• _TASK DIRECTIONS_
In the records below, count each line where the word "import" appears, and reply with that number only.

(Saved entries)
++++
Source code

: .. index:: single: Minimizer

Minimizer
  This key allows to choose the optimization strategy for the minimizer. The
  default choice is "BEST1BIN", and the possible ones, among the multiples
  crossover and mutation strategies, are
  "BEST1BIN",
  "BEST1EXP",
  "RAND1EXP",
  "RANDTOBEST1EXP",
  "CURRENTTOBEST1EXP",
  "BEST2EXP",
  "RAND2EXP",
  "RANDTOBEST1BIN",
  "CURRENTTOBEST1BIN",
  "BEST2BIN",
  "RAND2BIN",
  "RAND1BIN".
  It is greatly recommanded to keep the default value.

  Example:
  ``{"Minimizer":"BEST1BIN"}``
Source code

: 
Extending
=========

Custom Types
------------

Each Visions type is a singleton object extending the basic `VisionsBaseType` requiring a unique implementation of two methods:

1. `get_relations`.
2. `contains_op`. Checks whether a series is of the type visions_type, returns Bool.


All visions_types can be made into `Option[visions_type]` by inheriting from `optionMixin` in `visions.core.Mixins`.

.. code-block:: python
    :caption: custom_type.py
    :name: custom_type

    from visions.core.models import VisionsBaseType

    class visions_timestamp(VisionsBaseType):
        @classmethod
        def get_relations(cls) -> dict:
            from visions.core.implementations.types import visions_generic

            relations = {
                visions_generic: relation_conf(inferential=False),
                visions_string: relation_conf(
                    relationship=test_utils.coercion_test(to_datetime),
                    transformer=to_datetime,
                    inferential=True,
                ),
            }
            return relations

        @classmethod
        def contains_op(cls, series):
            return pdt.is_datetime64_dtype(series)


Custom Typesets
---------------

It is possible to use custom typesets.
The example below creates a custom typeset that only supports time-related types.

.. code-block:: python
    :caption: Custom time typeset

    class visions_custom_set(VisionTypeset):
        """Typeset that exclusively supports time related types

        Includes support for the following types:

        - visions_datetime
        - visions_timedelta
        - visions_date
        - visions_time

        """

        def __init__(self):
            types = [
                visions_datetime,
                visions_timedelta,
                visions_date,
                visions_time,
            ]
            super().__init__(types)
++++
• _PROBLEM SOLUTION_
2